Commercial capital investment has risks: will interest rates remain low, is the property income secure and will the capital value of the property be maintained? East Herts approved a “unit buyback” funding model for ORL in a closed session in January, enabling “a final business case to be developed, incorporating the outcome of negotiations with approved developer Cityheart Ltd for presentation to Council for approval at a future date”. So, the funding model remains under wraps and there is no commitment that the revised business case will be considered in open council session.
Thirdly, who would bear the risks from the development? As above, we can’t know. The previous scheme for the ORL site involved the commercial landowner investing and reaping the rewards. That scheme failed and EHC bought back the site. It is contracting now with commercial partners. How much risk are those commercial partners taking? The site is to involve housing as well as retail and the theatre complex and the multi-storey car park on the cattle market site across the road. We know the council has contracted for the development of the car park and that it has a separate contract with Cityheart Ltd, the approved developer for the ORL site, but neither contract is visible to residents.

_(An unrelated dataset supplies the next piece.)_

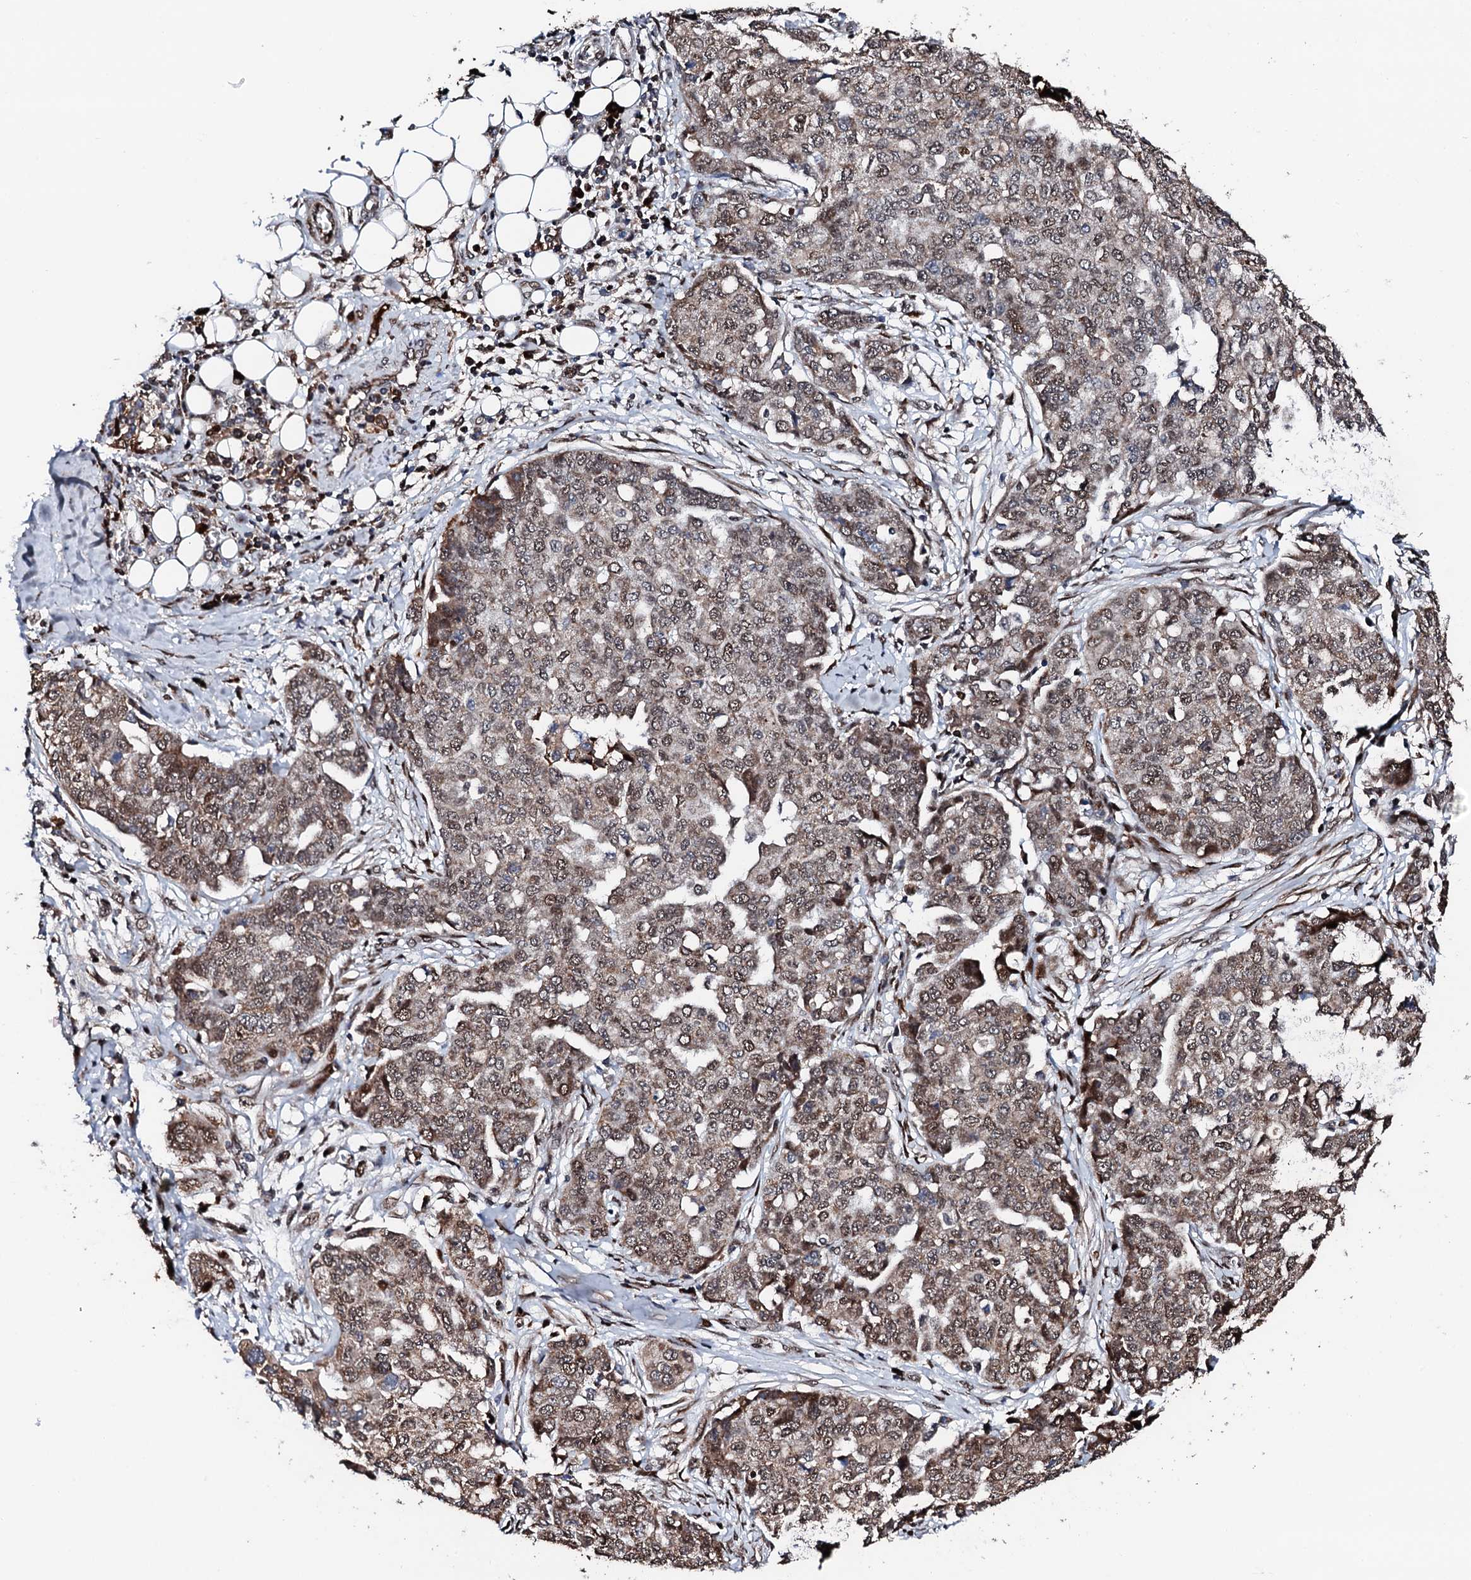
{"staining": {"intensity": "moderate", "quantity": ">75%", "location": "nuclear"}, "tissue": "ovarian cancer", "cell_type": "Tumor cells", "image_type": "cancer", "snomed": [{"axis": "morphology", "description": "Cystadenocarcinoma, serous, NOS"}, {"axis": "topography", "description": "Soft tissue"}, {"axis": "topography", "description": "Ovary"}], "caption": "A histopathology image of serous cystadenocarcinoma (ovarian) stained for a protein reveals moderate nuclear brown staining in tumor cells.", "gene": "KIF18A", "patient": {"sex": "female", "age": 57}}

Fourthly, the value of the investment in Bishop’s Stortford and its life-enriching contribution needs to be looked at in net, not in gross, terms. The draw from the regenerated ORL might attract additional people to the town and thus support commercial sites elsewhere. But it is also possible that improvement of the commercial offer on the site might be at the expense of another part of the town. There has already been much debate about its impact on the Rhodes centre and the Empire cinema, and the retail in the high street is also potentially at risk. We can only speculate about the evidence on this and how it might look once you factor in the impact of the economic closure due to the Covid pandemic.
Finally, what we do know, as Chas points out, is that a 2016 consultation provided support for the bare outlines of the plans for ORL, but the methodology for this consultation is not available. The consultation found that:
* 65% of respondents felt that the ORL recommendations to improve culture and leisure were 'good' or 'excellent', and the town lacked a good music venue, the Rhodes Arts Complex was too far out of town and there was a lack of entertainment for teens;
* 56% of respondents thought suggestions to develop retail were 'good' or 'excellent' and were keen to see a greater range of independent stores; and
* 62% of respondents rated the ideas for improved public spaces as 'good' or 'excellent' and were excited by the potential for better access to Castle Park. Lack of parking in the town was also highlighted as a concern.
We do not know how many respondents there were; the sampling approach and how representative respondents were; the nature of the questions asked; whether any alternative capital investments were also presented to respondents; and whether there were other questions resulting in responses less supportive of the proposal.
So, Chas’s sentiment in favour of the ORL is just that. He has not brought factual evidence in support of his sentiment, and for interested observers it is impossible to judge the opportunities and the risks involved in the large commercial ORL venture that the council is pursuing on our behalf behind closed doors. We must trust our councillors and council staff to be doing their best on our behalf.
But do we? In this day and age, I would argue this should not be a matter for trust but a matter for public engagement, transparency and open discussion of potential risks and rewards.
* Jill Goldsmith lives in Barrells Down Road and is a member of the Bishop's Stortford Climate Group.